Instruction
Copy each record below faithfully, leaving out images.

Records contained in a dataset
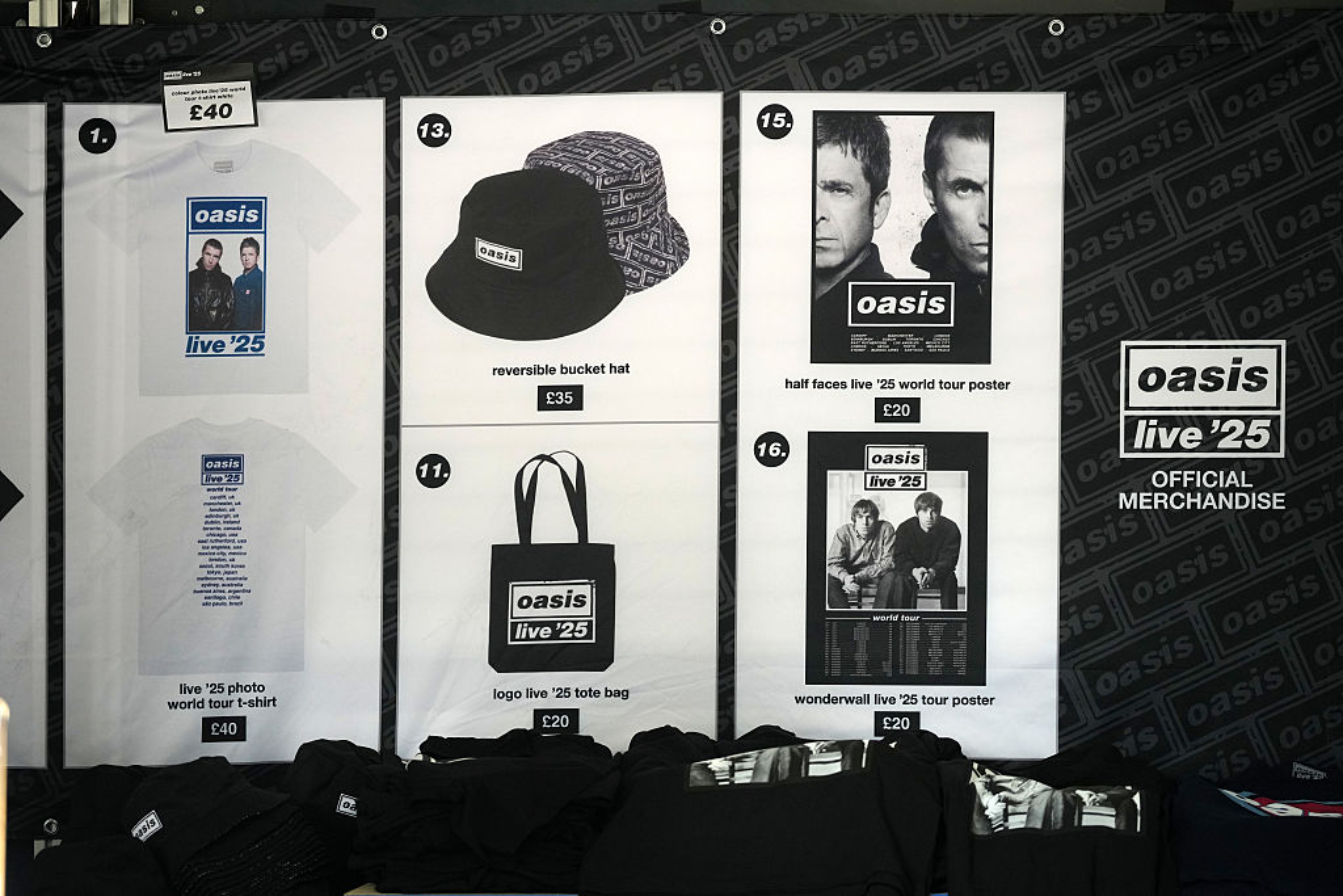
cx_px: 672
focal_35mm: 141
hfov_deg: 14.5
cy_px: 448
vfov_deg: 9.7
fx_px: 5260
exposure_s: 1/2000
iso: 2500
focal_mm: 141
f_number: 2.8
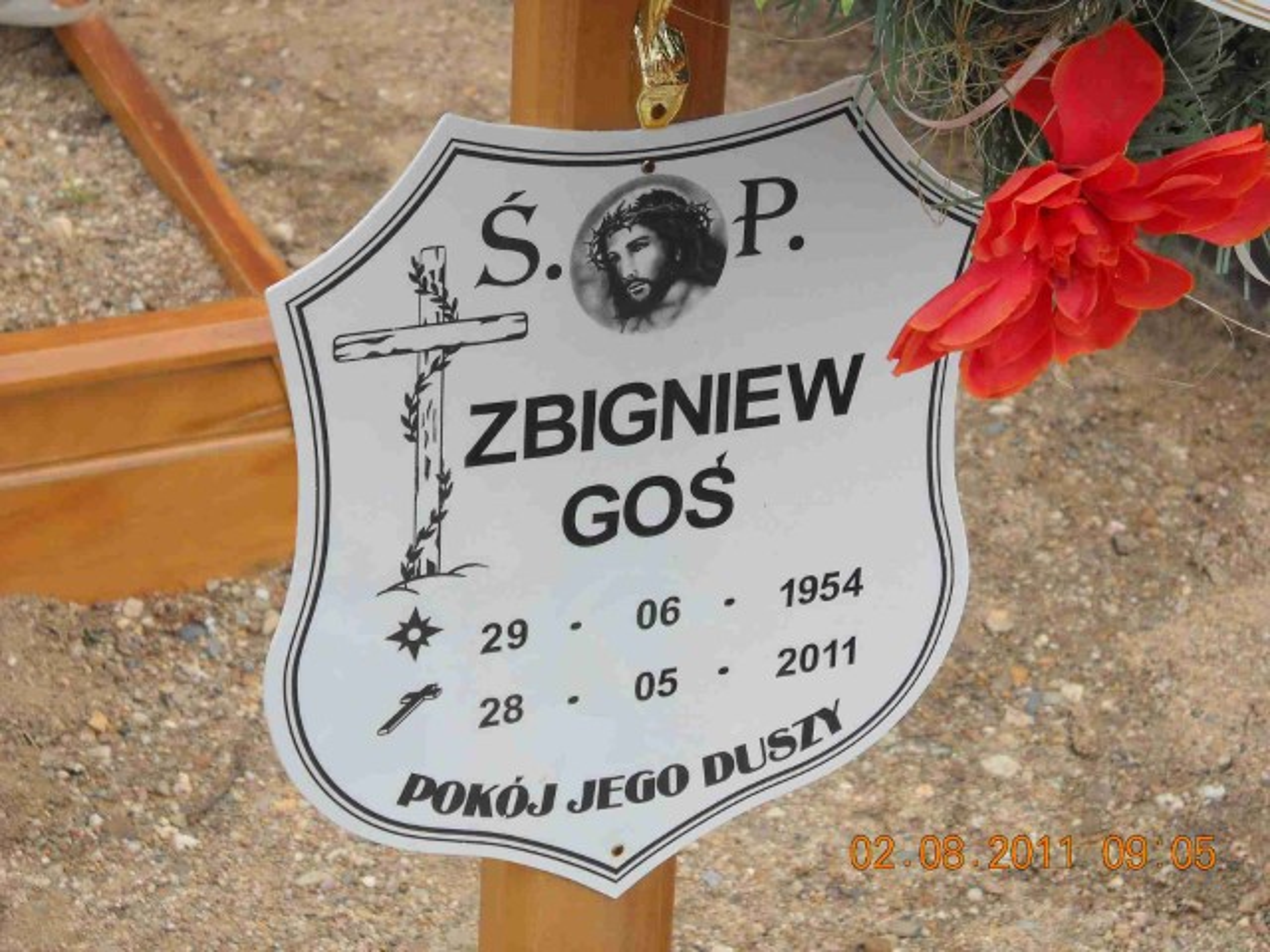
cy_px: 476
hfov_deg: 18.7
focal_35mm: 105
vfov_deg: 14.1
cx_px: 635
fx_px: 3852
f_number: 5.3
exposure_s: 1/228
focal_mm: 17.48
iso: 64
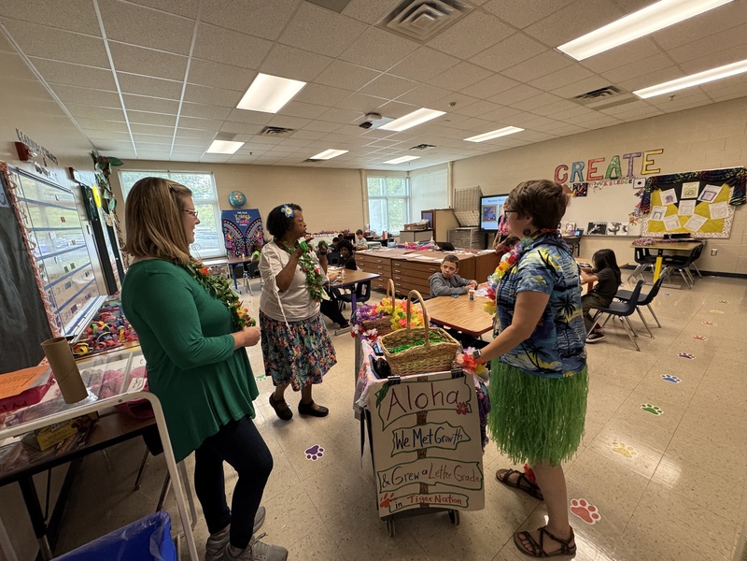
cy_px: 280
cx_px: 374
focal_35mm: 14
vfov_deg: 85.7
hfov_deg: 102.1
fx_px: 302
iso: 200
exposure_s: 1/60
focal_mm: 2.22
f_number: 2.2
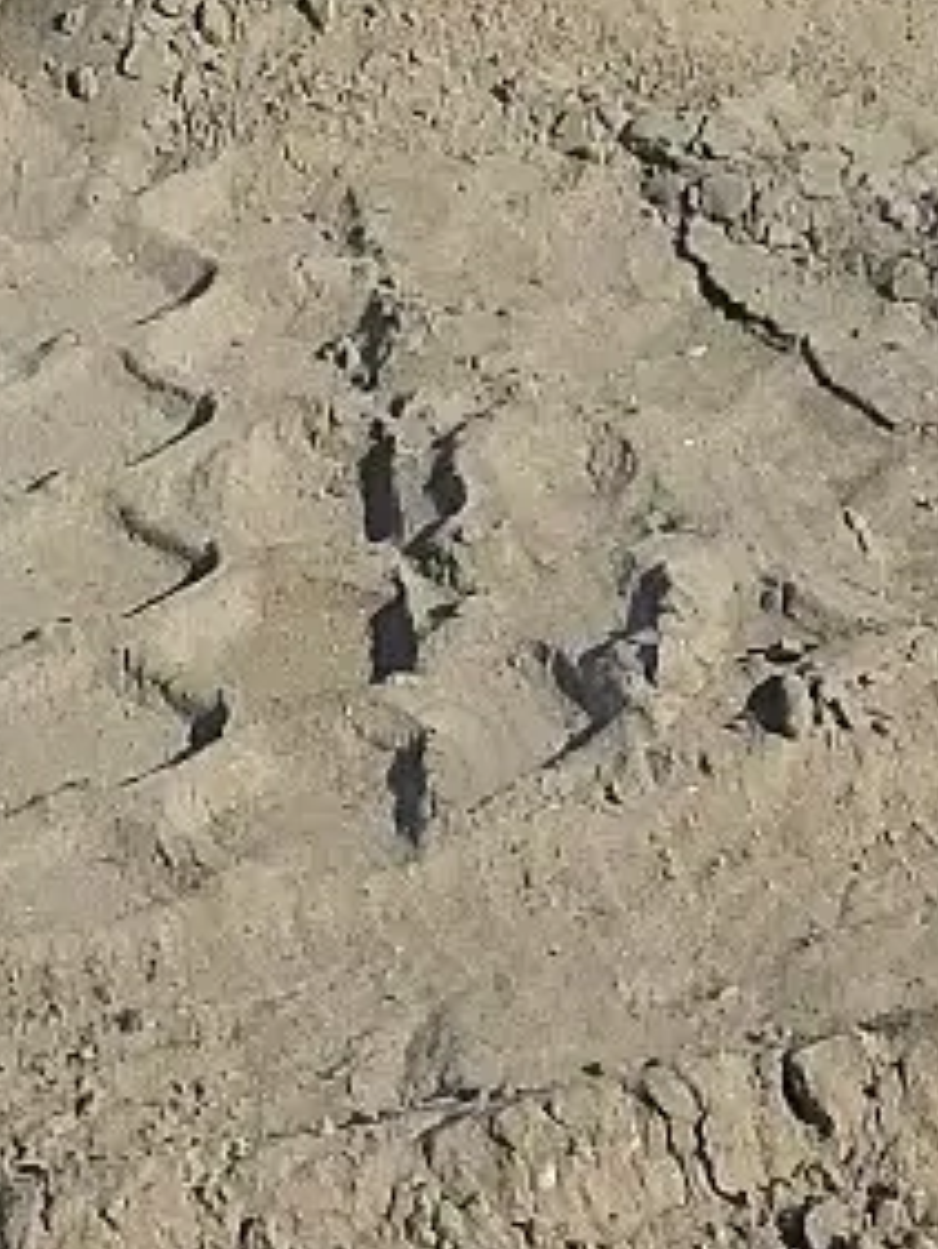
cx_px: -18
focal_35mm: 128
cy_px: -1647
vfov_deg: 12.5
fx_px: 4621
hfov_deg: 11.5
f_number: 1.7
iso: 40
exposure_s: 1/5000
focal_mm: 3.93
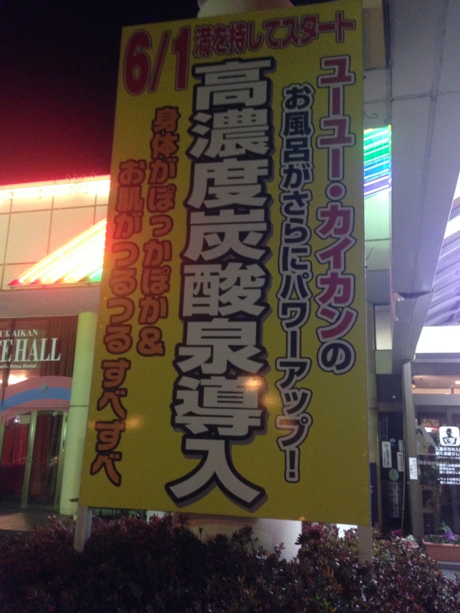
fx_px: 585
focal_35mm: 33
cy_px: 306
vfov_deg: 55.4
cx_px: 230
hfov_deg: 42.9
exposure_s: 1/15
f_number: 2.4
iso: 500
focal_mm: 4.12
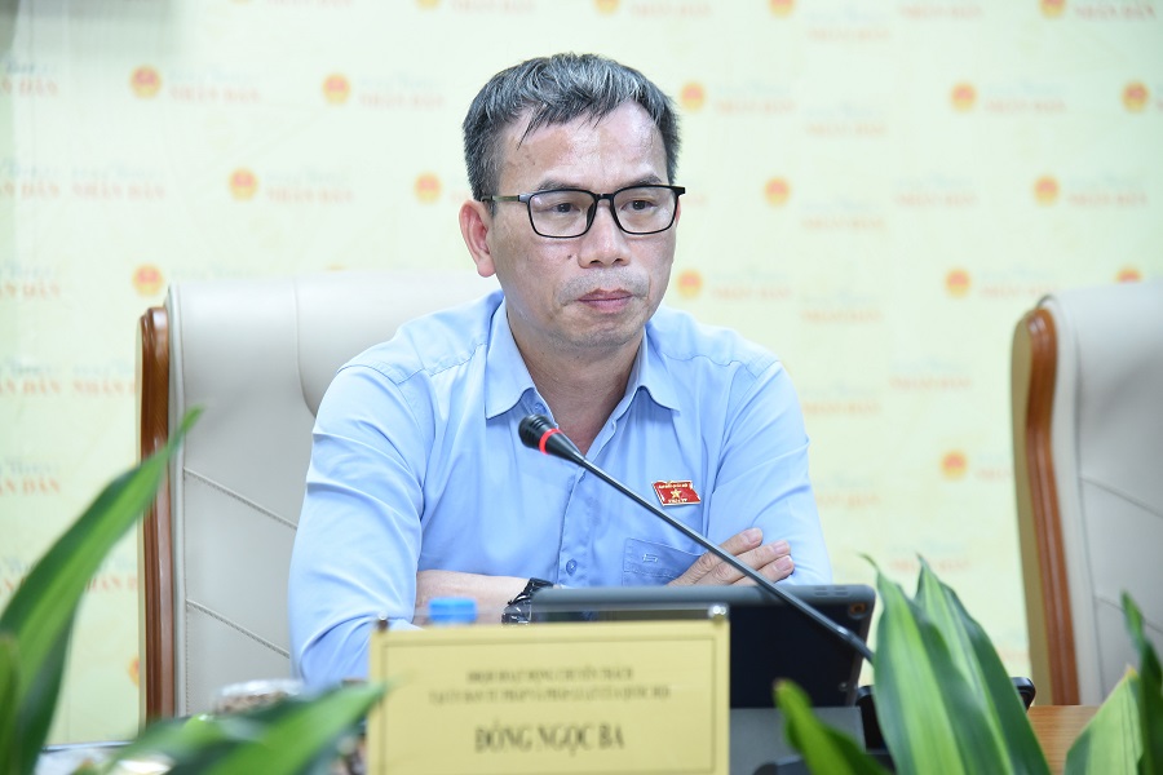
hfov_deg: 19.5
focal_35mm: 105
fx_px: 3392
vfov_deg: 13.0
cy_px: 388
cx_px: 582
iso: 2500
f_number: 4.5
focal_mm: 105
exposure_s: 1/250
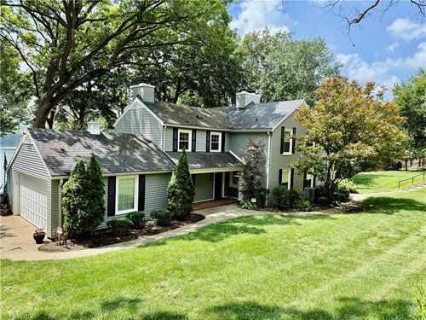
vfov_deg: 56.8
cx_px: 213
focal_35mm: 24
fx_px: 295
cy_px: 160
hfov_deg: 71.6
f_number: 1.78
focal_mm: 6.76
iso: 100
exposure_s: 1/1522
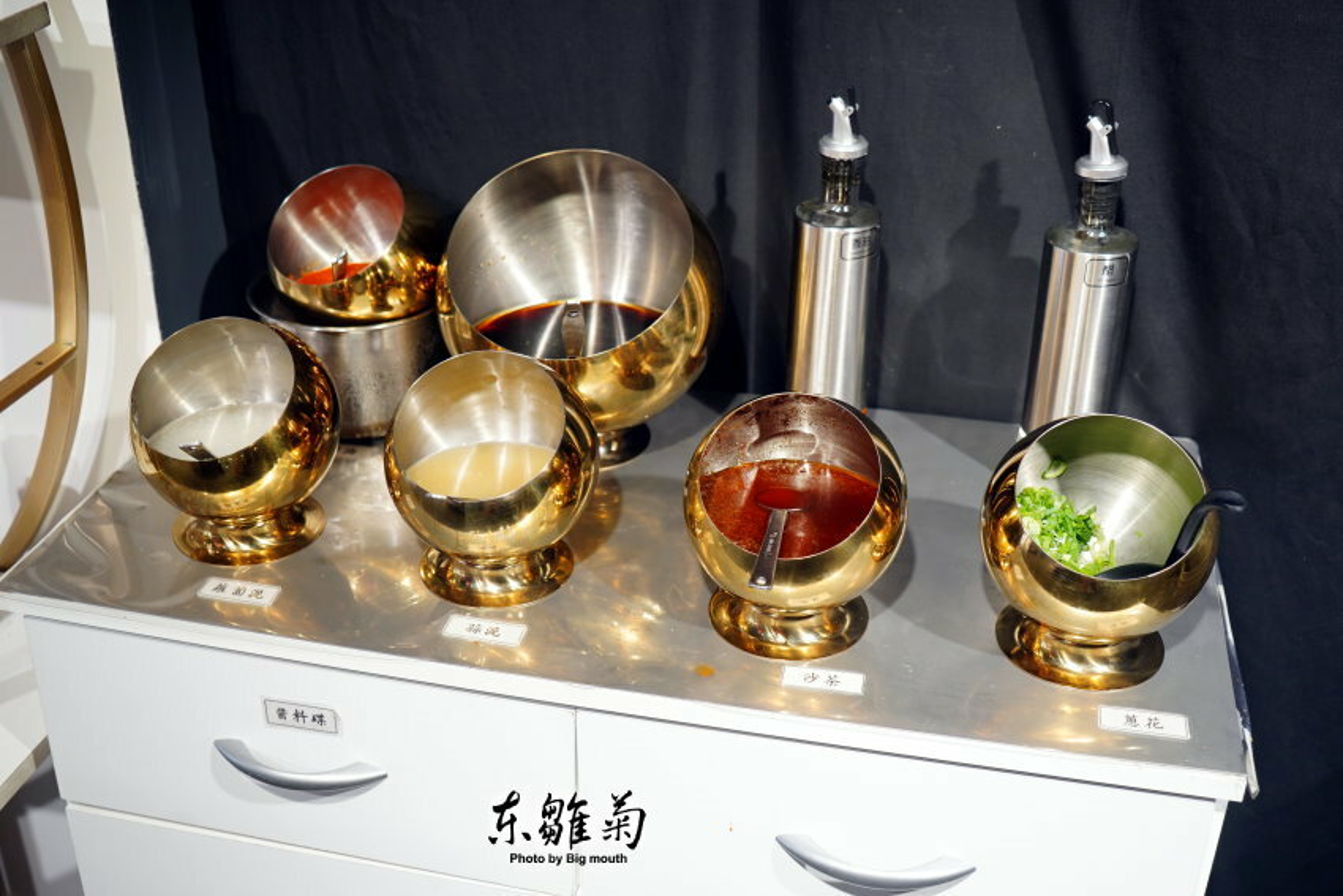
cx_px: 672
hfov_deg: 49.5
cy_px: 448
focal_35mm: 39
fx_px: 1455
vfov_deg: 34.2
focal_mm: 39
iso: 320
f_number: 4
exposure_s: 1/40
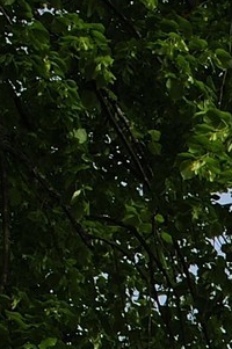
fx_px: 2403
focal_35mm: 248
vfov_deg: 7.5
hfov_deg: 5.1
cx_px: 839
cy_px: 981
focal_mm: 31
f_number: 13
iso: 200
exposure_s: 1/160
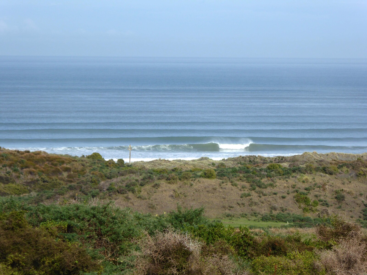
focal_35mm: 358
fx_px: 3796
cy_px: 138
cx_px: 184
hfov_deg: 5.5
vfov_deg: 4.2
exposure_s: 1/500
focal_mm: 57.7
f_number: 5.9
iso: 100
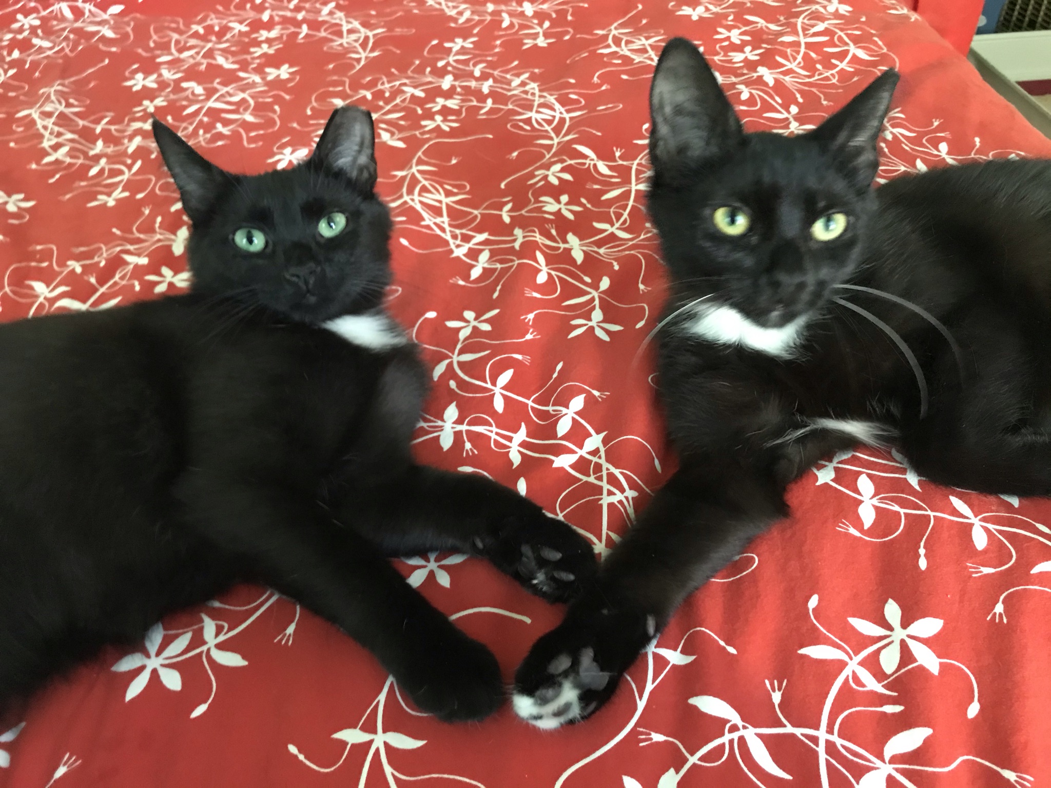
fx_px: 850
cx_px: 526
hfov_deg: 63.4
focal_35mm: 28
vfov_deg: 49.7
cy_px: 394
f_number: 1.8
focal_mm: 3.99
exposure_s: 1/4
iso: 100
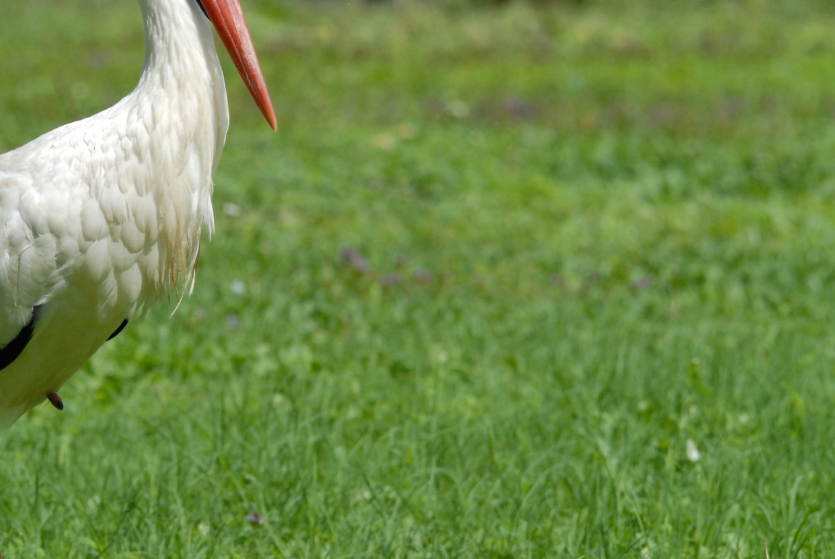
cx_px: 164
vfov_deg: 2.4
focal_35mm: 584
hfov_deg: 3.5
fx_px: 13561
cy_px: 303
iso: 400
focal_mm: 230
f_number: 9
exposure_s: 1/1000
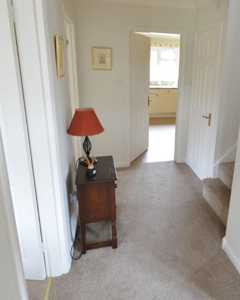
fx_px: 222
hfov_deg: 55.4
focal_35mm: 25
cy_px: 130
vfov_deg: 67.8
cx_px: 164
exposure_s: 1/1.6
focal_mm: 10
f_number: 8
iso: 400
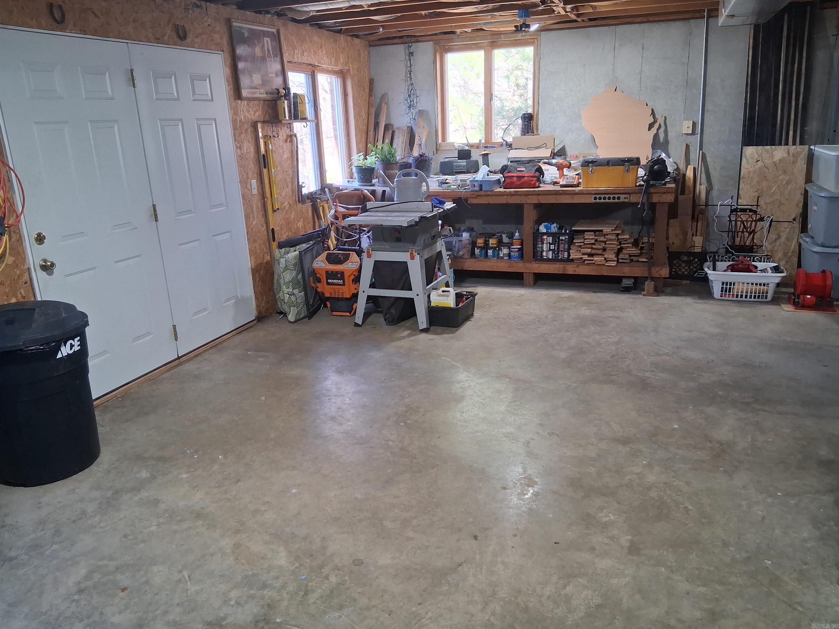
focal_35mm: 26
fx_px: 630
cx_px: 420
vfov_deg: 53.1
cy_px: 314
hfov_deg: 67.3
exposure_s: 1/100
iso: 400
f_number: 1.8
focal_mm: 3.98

Problem solution
cx_px: 672
focal_35mm: 141
hfov_deg: 14.5
cy_px: 448
vfov_deg: 9.7
fx_px: 5260
exposure_s: 1/2000
iso: 2500
focal_mm: 141
f_number: 2.8
cy_px: 476
hfov_deg: 18.7
focal_35mm: 105
vfov_deg: 14.1
cx_px: 635
fx_px: 3852
f_number: 5.3
exposure_s: 1/228
focal_mm: 17.48
iso: 64
cy_px: 280
cx_px: 374
focal_35mm: 14
vfov_deg: 85.7
hfov_deg: 102.1
fx_px: 302
iso: 200
exposure_s: 1/60
focal_mm: 2.22
f_number: 2.2
cx_px: -18
focal_35mm: 128
cy_px: -1647
vfov_deg: 12.5
fx_px: 4621
hfov_deg: 11.5
f_number: 1.7
iso: 40
exposure_s: 1/5000
focal_mm: 3.93
fx_px: 585
focal_35mm: 33
cy_px: 306
vfov_deg: 55.4
cx_px: 230
hfov_deg: 42.9
exposure_s: 1/15
f_number: 2.4
iso: 500
focal_mm: 4.12
hfov_deg: 19.5
focal_35mm: 105
fx_px: 3392
vfov_deg: 13.0
cy_px: 388
cx_px: 582
iso: 2500
f_number: 4.5
focal_mm: 105
exposure_s: 1/250
vfov_deg: 56.8
cx_px: 213
focal_35mm: 24
fx_px: 295
cy_px: 160
hfov_deg: 71.6
f_number: 1.78
focal_mm: 6.76
iso: 100
exposure_s: 1/1522
cx_px: 672
hfov_deg: 49.5
cy_px: 448
focal_35mm: 39
fx_px: 1455
vfov_deg: 34.2
focal_mm: 39
iso: 320
f_number: 4
exposure_s: 1/40
fx_px: 2403
focal_35mm: 248
vfov_deg: 7.5
hfov_deg: 5.1
cx_px: 839
cy_px: 981
focal_mm: 31
f_number: 13
iso: 200
exposure_s: 1/160
focal_35mm: 358
fx_px: 3796
cy_px: 138
cx_px: 184
hfov_deg: 5.5
vfov_deg: 4.2
exposure_s: 1/500
focal_mm: 57.7
f_number: 5.9
iso: 100
fx_px: 850
cx_px: 526
hfov_deg: 63.4
focal_35mm: 28
vfov_deg: 49.7
cy_px: 394
f_number: 1.8
focal_mm: 3.99
exposure_s: 1/4
iso: 100
cx_px: 164
vfov_deg: 2.4
focal_35mm: 584
hfov_deg: 3.5
fx_px: 13561
cy_px: 303
iso: 400
focal_mm: 230
f_number: 9
exposure_s: 1/1000
fx_px: 222
hfov_deg: 55.4
focal_35mm: 25
cy_px: 130
vfov_deg: 67.8
cx_px: 164
exposure_s: 1/1.6
focal_mm: 10
f_number: 8
iso: 400
focal_35mm: 26
fx_px: 630
cx_px: 420
vfov_deg: 53.1
cy_px: 314
hfov_deg: 67.3
exposure_s: 1/100
iso: 400
f_number: 1.8
focal_mm: 3.98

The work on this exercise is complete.